### What you should do:
Your answer must be an exact copy of the records below, minus the pictures.

### Available data:
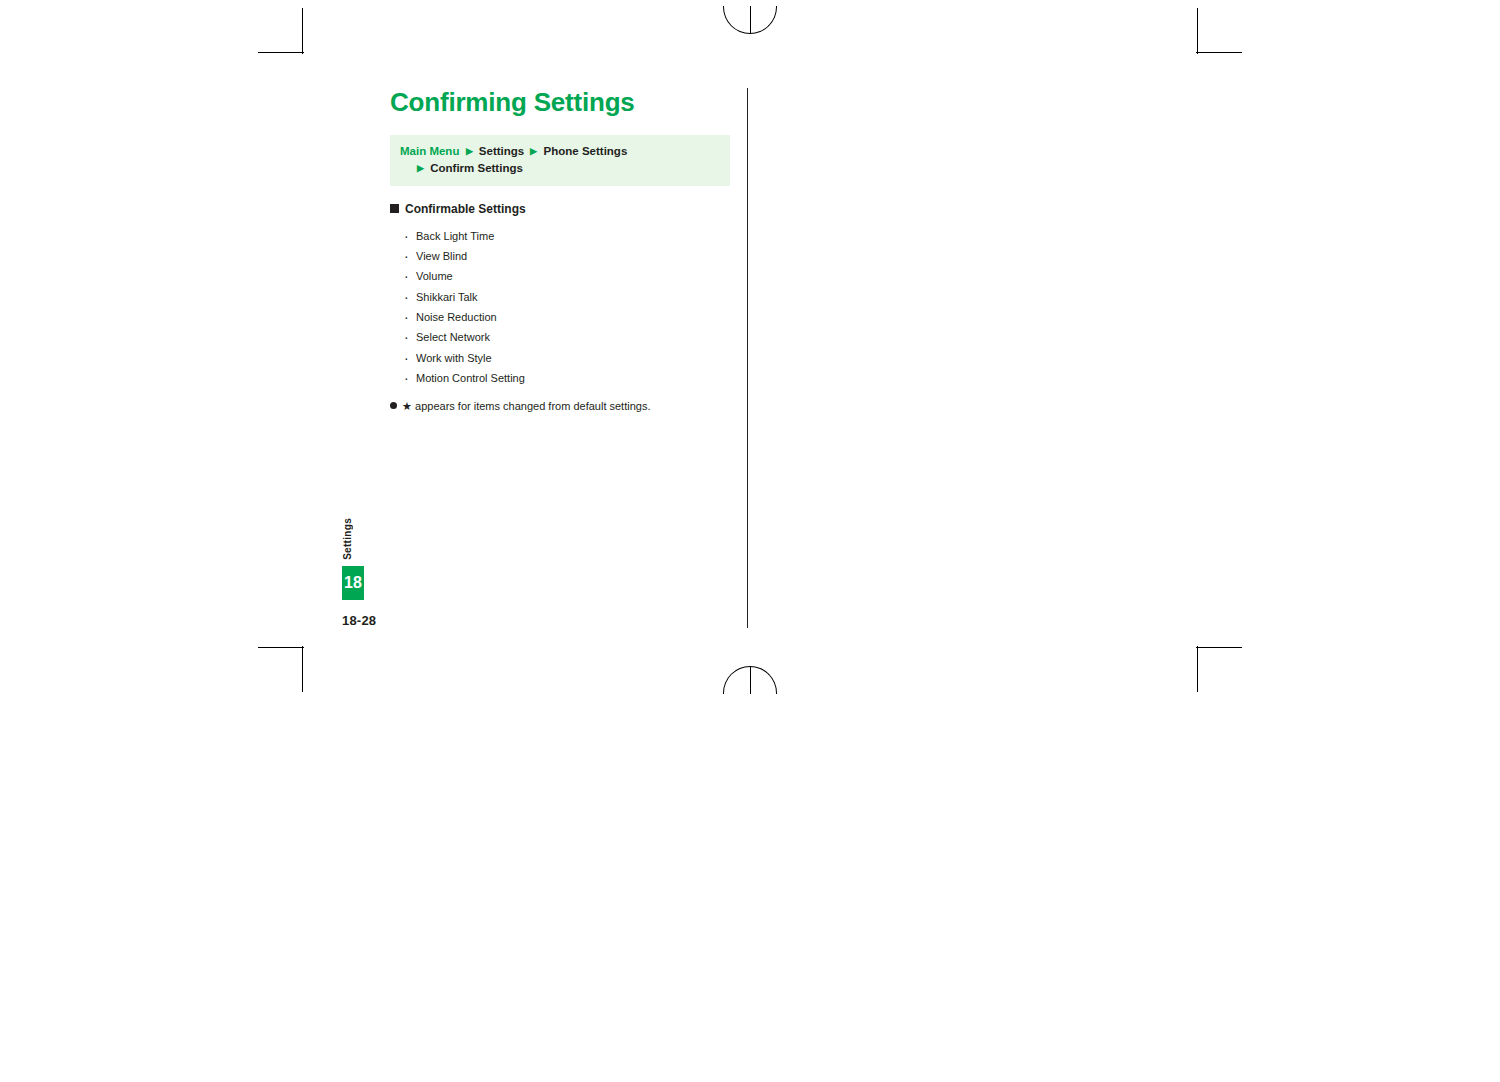Confirming Settings
Main Menu ▶ Settings ▶ Phone Settings ▶ Confirm Settings
Confirmable Settings
Back Light Time
View Blind
Volume
Shikkari Talk
Noise Reduction
Select Network
Work with Style
Motion Control Setting
★ appears for items changed from default settings.
Settings
18
18-28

### Response area:
Confirming Settings
Main Menu ▶ Settings ▶ Phone Settings ▶ Confirm Settings
Confirmable Settings
Back Light Time
View Blind
Volume
Shikkari Talk
Noise Reduction
Select Network
Work with Style
Motion Control Setting
★ appears for items changed from default settings.
Settings
18
18-28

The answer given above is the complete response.